What to produce
Pull out the lines running from the start of the records through the line that contains "poissons eau vivent naturellement en groupes.", both ends included, and reproduce them word for word. Leave the pictures out of your answer.

----------

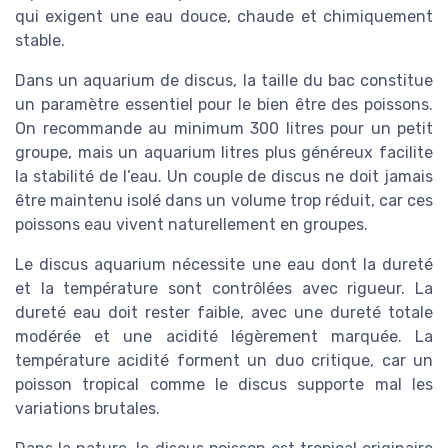
qui exigent une eau douce, chaude et chimiquement
stable.
Dans un aquarium de discus, la taille du bac constitue
un paramètre essentiel pour le bien être des poissons.
On recommande au minimum 300 litres pour un petit
groupe, mais un aquarium litres plus généreux facilite
la stabilité de l’eau. Un couple de discus ne doit jamais
être maintenu isolé dans un volume trop réduit, car ces
poissons eau vivent naturellement en groupes.
Le discus aquarium nécessite une eau dont la dureté
et la température sont contrôlées avec rigueur. La
dureté eau doit rester faible, avec une dureté totale
modérée et une acidité légèrement marquée. La
température acidité forment un duo critique, car un
poisson tropical comme le discus supporte mal les
variations brutales.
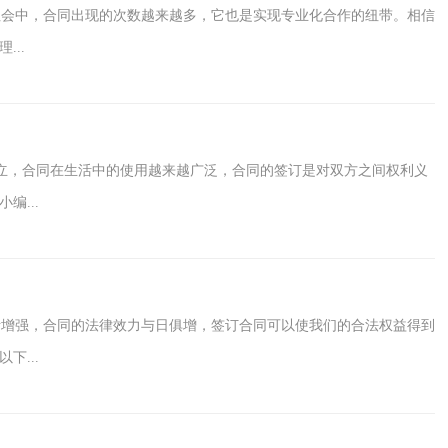
会中，合同出现的次数越来越多，它也是实现专业化合作的纽带。相信
..
立，合同在生活中的使用越来越广泛，合同的签订是对双方之间权利义
...
增强，合同的法律效力与日俱增，签订合同可以使我们的合法权益得到
...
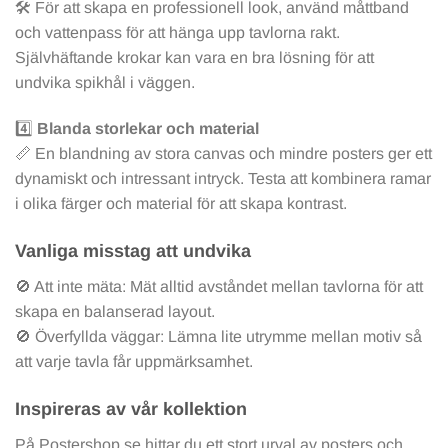
🛠️ För att skapa en professionell look, använd måttband
och vattenpass för att hänga upp tavlorna rakt.
Självhäftande krokar kan vara en bra lösning för att
undvika spikhål i väggen.
4️⃣
Blanda storlekar och material
📏 En blandning av stora canvas och mindre posters ger ett
dynamiskt och intressant intryck. Testa att kombinera ramar
i olika färger och material för att skapa kontrast.
Vanliga misstag att undvika
🚫 Att inte mäta: Mät alltid avståndet mellan tavlorna för att
skapa en balanserad layout.
🚫 Överfyllda väggar: Lämna lite utrymme mellan motiv så
att varje tavla får uppmärksamhet.
Inspireras av vår kollektion
På Postershop.se hittar du ett stort urval av posters och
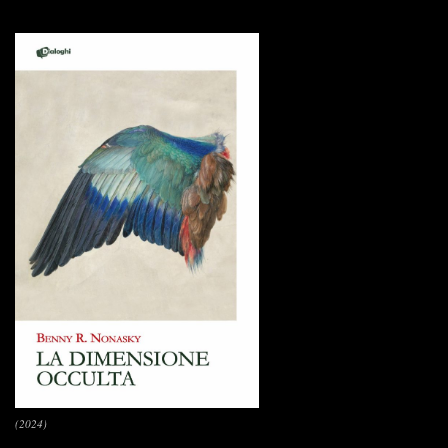
(2024)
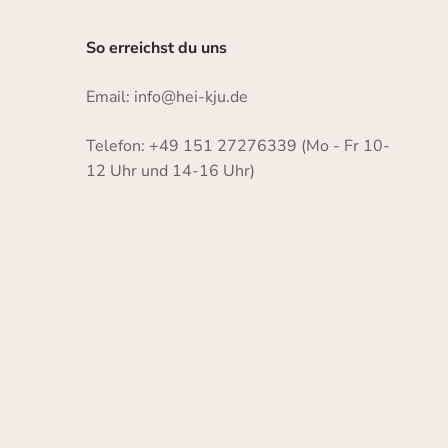
So erreichst du uns
Email: info@hei-kju.de
Telefon: +49 151 27276339 (Mo - Fr 10-
12 Uhr und 14-16 Uhr)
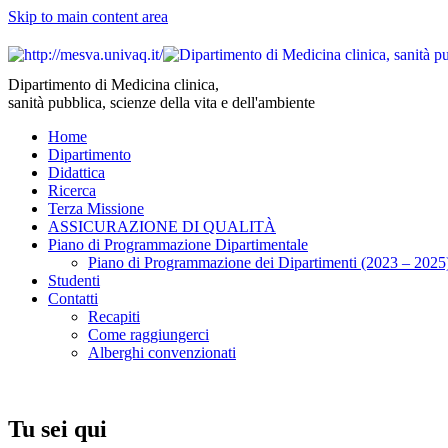
Skip to main content area
Dipartimento di Medicina clinica,
sanità pubblica, scienze della vita e dell'ambiente
Home
Dipartimento
Didattica
Ricerca
Terza Missione
ASSICURAZIONE DI QUALITÀ
Piano di Programmazione Dipartimentale
Piano di Programmazione dei Dipartimenti (2023 – 2025
Studenti
Contatti
Recapiti
Come raggiungerci
Alberghi convenzionati
Tu sei qui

----------

Output
qui exigent une eau douce, chaude et chimiquement
stable.
Dans un aquarium de discus, la taille du bac constitue
un paramètre essentiel pour le bien être des poissons.
On recommande au minimum 300 litres pour un petit
groupe, mais un aquarium litres plus généreux facilite
la stabilité de l’eau. Un couple de discus ne doit jamais
être maintenu isolé dans un volume trop réduit, car ces
poissons eau vivent naturellement en groupes.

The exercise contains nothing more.